Dataset items
----

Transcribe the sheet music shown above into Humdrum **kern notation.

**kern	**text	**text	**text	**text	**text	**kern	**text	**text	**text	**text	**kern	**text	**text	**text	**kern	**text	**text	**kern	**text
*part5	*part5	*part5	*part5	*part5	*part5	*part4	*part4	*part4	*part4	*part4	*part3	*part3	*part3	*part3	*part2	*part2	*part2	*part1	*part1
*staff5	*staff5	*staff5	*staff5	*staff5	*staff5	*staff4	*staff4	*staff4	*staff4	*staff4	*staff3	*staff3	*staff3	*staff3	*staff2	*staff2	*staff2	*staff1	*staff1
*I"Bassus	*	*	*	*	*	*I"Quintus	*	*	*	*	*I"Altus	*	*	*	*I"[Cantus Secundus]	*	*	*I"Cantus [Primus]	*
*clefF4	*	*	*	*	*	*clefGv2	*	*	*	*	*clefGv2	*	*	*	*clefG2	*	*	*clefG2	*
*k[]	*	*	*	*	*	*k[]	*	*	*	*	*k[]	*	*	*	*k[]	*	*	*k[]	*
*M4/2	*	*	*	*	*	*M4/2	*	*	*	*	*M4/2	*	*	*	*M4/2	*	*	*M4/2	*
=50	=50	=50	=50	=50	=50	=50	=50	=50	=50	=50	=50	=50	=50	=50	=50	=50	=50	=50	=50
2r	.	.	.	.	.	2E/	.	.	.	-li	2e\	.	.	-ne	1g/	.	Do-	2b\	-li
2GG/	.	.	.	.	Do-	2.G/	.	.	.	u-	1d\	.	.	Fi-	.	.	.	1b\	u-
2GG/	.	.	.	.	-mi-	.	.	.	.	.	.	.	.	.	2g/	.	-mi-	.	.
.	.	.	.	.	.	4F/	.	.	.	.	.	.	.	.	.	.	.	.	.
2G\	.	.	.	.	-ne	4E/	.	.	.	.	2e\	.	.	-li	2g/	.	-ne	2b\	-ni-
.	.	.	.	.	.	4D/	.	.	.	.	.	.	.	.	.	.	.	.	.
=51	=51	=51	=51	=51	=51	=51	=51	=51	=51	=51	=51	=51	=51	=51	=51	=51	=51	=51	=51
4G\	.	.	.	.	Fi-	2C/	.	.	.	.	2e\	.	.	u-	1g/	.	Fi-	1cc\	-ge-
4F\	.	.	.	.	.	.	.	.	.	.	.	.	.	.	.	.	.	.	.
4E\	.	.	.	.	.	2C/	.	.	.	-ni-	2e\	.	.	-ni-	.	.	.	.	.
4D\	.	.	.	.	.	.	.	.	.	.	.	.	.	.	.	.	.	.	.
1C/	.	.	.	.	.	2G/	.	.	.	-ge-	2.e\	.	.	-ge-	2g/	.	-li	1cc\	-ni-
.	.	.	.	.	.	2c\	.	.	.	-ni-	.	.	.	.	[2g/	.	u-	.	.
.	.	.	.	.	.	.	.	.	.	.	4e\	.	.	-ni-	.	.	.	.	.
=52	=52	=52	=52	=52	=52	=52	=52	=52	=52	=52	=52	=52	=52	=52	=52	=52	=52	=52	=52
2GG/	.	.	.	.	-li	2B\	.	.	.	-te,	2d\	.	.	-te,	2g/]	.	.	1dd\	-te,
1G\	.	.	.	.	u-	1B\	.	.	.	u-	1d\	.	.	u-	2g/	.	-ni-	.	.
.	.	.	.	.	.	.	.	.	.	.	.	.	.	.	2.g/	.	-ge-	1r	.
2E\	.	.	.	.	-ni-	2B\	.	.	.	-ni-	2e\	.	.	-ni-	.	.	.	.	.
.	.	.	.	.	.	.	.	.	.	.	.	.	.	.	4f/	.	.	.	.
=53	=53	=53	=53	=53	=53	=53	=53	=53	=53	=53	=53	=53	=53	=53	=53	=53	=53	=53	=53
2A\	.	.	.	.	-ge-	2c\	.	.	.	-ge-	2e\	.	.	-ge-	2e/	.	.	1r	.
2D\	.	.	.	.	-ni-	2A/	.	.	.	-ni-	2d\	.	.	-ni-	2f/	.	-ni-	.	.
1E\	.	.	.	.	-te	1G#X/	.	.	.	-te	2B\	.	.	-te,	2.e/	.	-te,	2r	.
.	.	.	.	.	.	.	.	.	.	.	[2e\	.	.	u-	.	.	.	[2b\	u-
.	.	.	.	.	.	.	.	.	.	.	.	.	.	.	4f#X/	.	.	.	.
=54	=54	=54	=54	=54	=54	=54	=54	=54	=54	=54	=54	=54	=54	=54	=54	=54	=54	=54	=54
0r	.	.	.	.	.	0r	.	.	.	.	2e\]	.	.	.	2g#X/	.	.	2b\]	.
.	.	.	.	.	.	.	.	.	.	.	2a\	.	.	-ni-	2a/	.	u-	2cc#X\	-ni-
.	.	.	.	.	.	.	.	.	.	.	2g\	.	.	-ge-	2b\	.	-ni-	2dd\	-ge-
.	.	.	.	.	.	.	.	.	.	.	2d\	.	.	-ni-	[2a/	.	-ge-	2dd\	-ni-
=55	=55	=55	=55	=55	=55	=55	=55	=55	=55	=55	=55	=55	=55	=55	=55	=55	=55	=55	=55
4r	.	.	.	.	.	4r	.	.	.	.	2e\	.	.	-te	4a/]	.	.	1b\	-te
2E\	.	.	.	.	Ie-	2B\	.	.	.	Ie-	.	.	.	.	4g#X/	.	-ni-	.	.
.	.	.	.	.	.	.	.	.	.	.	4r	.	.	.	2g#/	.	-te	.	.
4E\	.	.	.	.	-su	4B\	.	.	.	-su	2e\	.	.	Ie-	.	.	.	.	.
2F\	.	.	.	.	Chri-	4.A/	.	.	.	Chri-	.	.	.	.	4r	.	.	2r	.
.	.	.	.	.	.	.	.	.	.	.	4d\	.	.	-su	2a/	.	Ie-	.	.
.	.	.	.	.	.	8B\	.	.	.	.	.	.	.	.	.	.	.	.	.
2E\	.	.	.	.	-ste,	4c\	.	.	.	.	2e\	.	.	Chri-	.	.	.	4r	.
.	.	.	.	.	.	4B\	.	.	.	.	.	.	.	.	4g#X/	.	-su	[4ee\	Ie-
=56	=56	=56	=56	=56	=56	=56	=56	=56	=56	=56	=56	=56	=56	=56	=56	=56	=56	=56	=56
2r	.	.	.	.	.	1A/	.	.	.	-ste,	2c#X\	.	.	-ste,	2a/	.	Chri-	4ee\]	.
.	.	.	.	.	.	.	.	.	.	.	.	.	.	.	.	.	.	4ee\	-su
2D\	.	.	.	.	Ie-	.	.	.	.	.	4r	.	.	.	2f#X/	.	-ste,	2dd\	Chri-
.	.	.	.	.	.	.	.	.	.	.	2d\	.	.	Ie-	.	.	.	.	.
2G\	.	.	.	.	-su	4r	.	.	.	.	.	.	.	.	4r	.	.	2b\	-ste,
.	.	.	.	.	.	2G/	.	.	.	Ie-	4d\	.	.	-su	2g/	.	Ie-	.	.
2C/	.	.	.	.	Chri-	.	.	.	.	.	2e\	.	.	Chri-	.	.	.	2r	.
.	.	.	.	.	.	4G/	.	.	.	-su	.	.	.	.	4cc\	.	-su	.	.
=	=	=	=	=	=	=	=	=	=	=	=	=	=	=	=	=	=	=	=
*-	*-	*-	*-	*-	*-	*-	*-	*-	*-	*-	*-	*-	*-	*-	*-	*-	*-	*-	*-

----

WHAT THE TASK ASKS - Pick out every line in the entries above that contains the string "kern" and copy each of those lines.

REPLY -
Transcribe the sheet music shown above into Humdrum **kern notation.
**kern	**text	**text	**text	**text	**text	**kern	**text	**text	**text	**text	**kern	**text	**text	**text	**kern	**text	**text	**kern	**text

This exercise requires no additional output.